Destinasyon seyahati büyüyen bir sektördür.
Bir ticaret grubu olan Uluslararası Eğlence Parkları ve Aktiviteler Birliği, 1991-2001 yılları arasında dünya çapında park katılımının dörtte bir artarak 319 milyon kişiye ulaştığını bildirdi. Bu on yıl boyunca, gelirler yılda yüzde 50 artarak neredeyse 10 milyar dolara çıktı. Bu, büyük ölçüde kişi başına harcamanın 23 dolardan 30 dolara yükselmesinden kaynaklanıyordu. Geri dönüşler – genellikle büyük – yatırımlar, ABD gibi doymuş pazarlarda bile etkileyicidir.
Tema parklarının karlılığı, genellikle eğlence gruplarının daha göz alıcı parçalarından kaynaklanan kayıpları dengeler. Eğlence alanları – temalı olsun ya da olmasın – jeopolitik ayaklanmalara karşı şaşırtıcı derecede bağışıktır. Disney’in ABD parklarına katılım yalnızca c. 1991 Körfez Savaşı sırasında yüzde 5. 11 Eylül bile ölçülebilir şekilde başarısız oldu.

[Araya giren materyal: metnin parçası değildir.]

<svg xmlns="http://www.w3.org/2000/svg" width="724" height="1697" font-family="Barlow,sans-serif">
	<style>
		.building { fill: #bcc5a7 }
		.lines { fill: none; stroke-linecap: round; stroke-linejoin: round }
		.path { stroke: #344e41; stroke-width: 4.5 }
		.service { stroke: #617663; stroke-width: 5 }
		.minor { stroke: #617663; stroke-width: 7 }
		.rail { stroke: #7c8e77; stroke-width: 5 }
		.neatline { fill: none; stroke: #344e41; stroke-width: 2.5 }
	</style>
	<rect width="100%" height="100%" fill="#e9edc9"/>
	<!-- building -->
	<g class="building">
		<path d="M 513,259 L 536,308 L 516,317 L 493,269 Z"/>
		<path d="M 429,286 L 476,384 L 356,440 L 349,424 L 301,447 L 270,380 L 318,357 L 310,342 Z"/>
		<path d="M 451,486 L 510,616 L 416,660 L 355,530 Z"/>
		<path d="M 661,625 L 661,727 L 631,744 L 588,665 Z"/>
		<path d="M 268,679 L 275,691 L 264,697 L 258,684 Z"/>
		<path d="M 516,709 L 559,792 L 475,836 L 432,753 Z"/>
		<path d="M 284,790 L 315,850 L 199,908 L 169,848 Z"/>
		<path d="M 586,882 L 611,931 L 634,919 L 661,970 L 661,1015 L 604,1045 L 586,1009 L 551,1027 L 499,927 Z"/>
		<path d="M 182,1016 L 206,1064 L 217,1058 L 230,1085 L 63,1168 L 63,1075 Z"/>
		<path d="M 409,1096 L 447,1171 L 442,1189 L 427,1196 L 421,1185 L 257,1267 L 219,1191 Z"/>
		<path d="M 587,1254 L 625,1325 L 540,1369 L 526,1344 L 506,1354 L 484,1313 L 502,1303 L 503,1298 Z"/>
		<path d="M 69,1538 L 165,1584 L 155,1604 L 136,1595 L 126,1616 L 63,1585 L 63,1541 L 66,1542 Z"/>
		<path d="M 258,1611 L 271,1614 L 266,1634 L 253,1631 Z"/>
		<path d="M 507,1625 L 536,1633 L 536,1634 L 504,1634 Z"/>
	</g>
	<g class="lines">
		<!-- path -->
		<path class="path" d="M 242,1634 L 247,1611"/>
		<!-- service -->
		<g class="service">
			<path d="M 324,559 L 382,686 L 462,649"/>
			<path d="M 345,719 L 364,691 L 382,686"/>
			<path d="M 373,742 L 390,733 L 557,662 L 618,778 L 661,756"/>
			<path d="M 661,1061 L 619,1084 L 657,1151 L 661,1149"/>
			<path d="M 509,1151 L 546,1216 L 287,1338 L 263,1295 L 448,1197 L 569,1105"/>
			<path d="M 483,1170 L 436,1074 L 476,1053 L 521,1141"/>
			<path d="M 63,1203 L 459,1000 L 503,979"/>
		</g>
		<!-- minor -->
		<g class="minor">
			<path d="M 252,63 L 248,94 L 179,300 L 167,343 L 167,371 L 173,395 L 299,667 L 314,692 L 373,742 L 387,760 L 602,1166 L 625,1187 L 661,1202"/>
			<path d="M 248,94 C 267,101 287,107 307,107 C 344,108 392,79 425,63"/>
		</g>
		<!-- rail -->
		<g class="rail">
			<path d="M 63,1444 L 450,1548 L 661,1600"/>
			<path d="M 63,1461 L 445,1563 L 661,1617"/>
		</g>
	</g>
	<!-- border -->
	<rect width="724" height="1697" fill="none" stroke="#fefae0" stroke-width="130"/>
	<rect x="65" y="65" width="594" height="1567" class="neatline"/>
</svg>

EuroDisney, Avrupa’daki temalı parkların azlığından kısmen sorumlu. Uzun yıllar boyunca, oldukça doğru bir şekilde, kırmızı mürekkep nehirlerini yutan doyumsuz beyaz bir fil olarak algılandı. Gerçeklik ilerledi, ancak kendini beğenmiş uzmanlar tarafından beslenen izlenimler sürdü. Eski Kıta’daki ihtiyatlı yatırımcılar ve hükümetler, kendilerini 1960’larda ve 1970’lerde inşa edilen çoğunlukla aile tarafından işletilen “bahçe parkları” ve “karnaval alanları” ile sınırladılar.
Gerçek şu ki, Disney’in Paris macerası gelişiyor. Eğlence devi yatırım yapmayı planlıyor c. Fransız ekibinin bir eki olan Walt Disney Stüdyolarında 540 milyon dolar. Bunun mevcut 12’ye 5 milyon ziyaretçi ekleyeceği tahmin ediliyor.
Bir diğer memnun yatırımcı ise Six Flags. Operatör kısa süre önce, Almanya’da eski bir Warner Bros. mülkü olan eski Walibi Parks and Movie dünyasının altı sitesini yönettiği Meksika ve Avrupa’ya genişledi. Kısa süre sonra portföyüne bir İspanyol Film Dünyası ekledi. ABD dışı operasyonlar halihazırda satışlarının yüzde 15’ini oluşturuyor.
Ancak bunlar kuralı kanıtlayan istisnalardır. Avrupa temkinli ve ciddidir. Yerli yüksek kaş kültürünü Amerikan düşük kaş ithalatına tercih ediyor. Ya da Fransızlar hepimizin inanmasını sağlardı.